● WHAT THE TASK ASKS
From the records below, please repeat exactly the line that has "Document page, 1754x1241 pixels.", the line that has "Identify the document", and every line between them, and nothing else.

● INPUT DATA
+===+
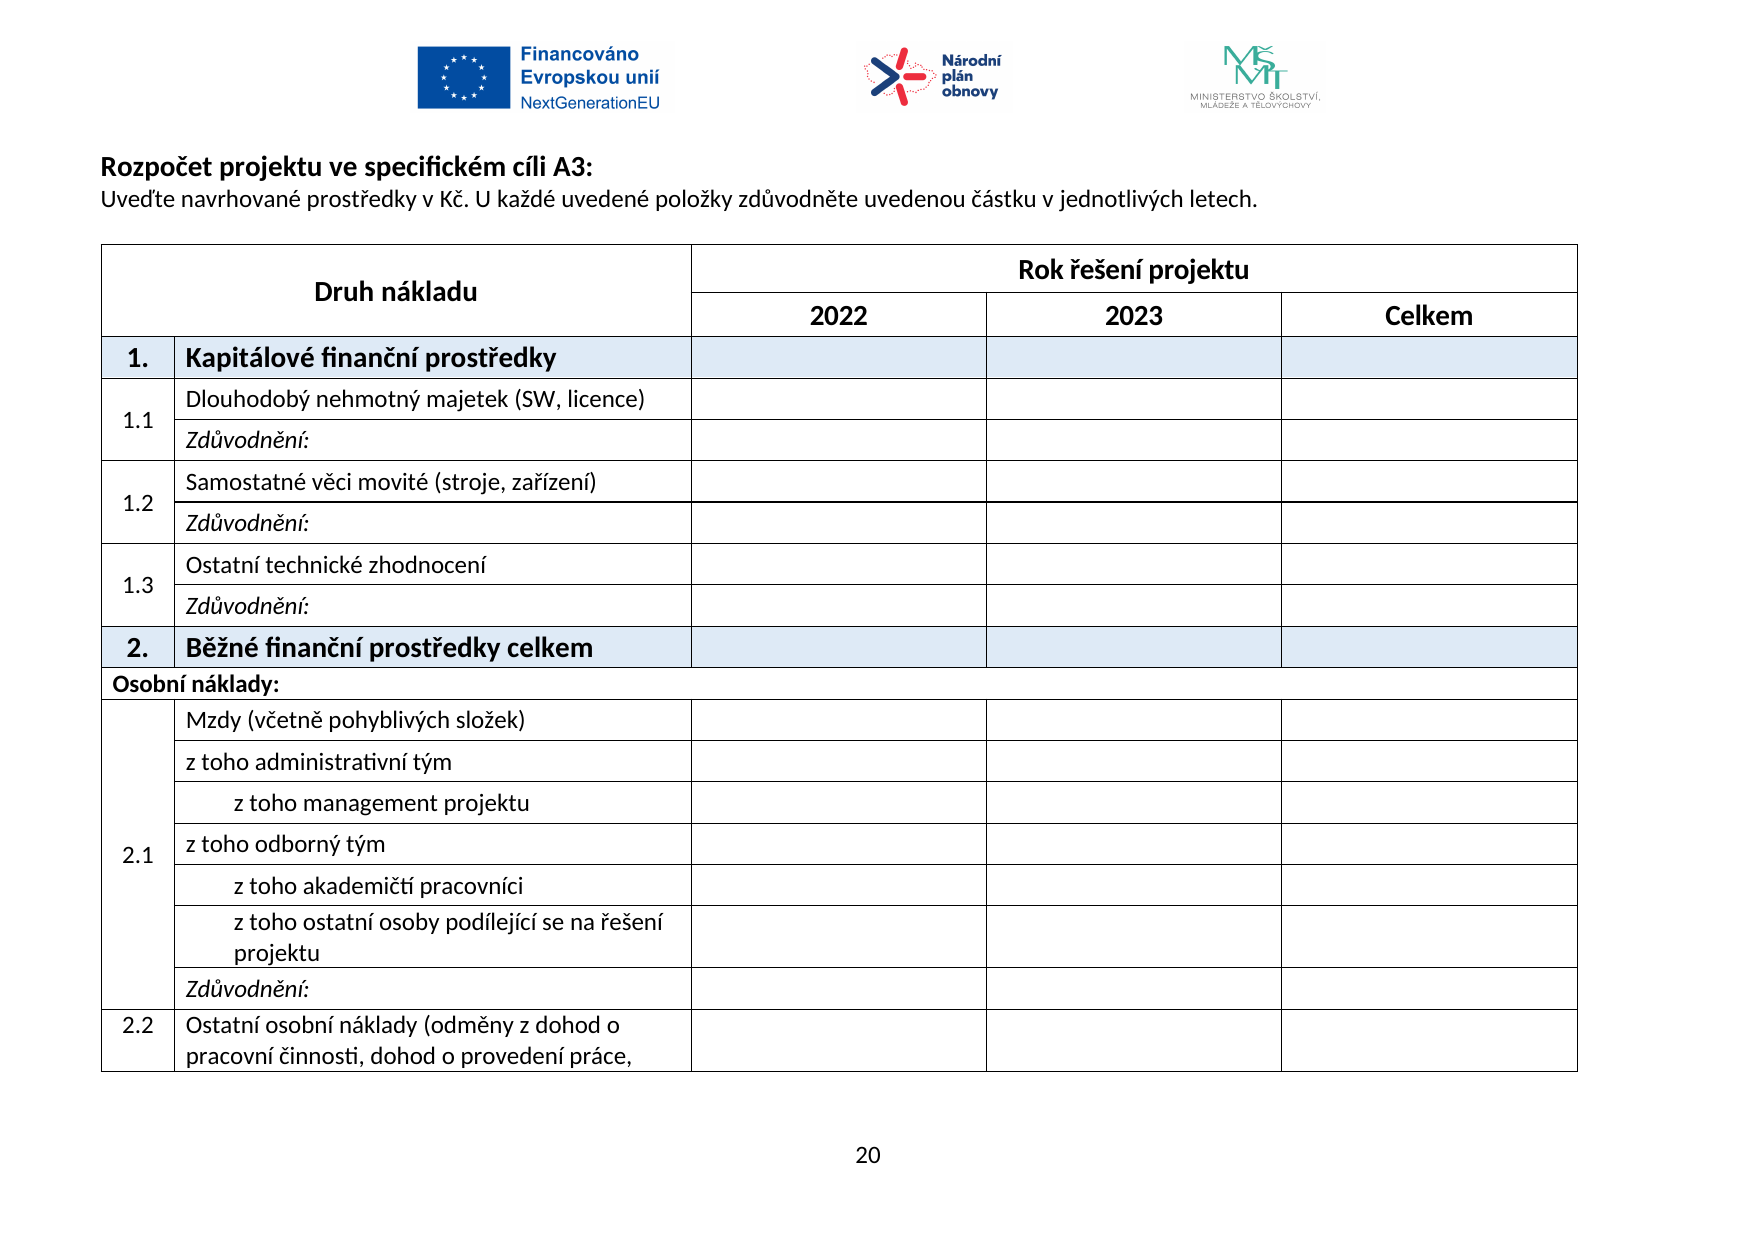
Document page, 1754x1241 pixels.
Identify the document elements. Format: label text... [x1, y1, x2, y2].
+===+
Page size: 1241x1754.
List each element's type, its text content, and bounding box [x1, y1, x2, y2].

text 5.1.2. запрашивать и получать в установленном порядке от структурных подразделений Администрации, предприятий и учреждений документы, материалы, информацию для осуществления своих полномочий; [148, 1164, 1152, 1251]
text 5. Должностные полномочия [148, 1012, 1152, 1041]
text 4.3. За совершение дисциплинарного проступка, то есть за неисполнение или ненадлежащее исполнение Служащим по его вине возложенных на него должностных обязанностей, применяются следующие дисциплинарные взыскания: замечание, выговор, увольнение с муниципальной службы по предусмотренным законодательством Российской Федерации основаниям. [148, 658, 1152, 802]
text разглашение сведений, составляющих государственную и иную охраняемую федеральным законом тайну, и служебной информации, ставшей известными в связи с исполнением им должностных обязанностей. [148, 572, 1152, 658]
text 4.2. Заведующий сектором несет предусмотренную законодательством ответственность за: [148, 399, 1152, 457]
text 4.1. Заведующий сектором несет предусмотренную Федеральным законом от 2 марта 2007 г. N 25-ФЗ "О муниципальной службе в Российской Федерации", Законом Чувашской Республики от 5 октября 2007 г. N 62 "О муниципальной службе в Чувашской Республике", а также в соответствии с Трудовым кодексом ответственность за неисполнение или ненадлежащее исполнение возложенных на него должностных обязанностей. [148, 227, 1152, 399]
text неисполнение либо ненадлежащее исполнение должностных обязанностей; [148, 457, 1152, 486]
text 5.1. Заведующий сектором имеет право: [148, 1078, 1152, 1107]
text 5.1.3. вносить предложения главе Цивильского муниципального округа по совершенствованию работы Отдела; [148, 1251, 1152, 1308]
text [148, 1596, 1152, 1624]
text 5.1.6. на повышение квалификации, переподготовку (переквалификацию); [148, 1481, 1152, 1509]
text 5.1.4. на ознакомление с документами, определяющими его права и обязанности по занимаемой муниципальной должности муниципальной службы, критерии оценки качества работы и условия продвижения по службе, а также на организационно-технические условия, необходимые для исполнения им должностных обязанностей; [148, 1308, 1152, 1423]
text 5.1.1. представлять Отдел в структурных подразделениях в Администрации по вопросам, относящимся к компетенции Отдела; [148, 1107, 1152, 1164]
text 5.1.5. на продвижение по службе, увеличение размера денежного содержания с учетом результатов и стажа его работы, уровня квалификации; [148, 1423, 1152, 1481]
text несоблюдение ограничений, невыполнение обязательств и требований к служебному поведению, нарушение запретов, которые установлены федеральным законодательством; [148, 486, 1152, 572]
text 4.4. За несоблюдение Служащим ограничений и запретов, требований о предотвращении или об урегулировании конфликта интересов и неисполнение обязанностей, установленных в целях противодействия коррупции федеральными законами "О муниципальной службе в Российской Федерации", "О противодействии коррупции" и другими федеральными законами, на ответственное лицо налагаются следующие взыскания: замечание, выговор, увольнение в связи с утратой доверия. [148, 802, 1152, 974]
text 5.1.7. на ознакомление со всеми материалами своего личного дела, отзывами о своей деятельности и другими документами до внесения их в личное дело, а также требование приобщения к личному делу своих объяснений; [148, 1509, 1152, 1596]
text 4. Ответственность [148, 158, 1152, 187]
+===+
● RESULT FOR THIS EXERCISE
Document page, 1754x1241 pixels.
Identify the document elements. Format: label text... [x1, y1, x2, y2].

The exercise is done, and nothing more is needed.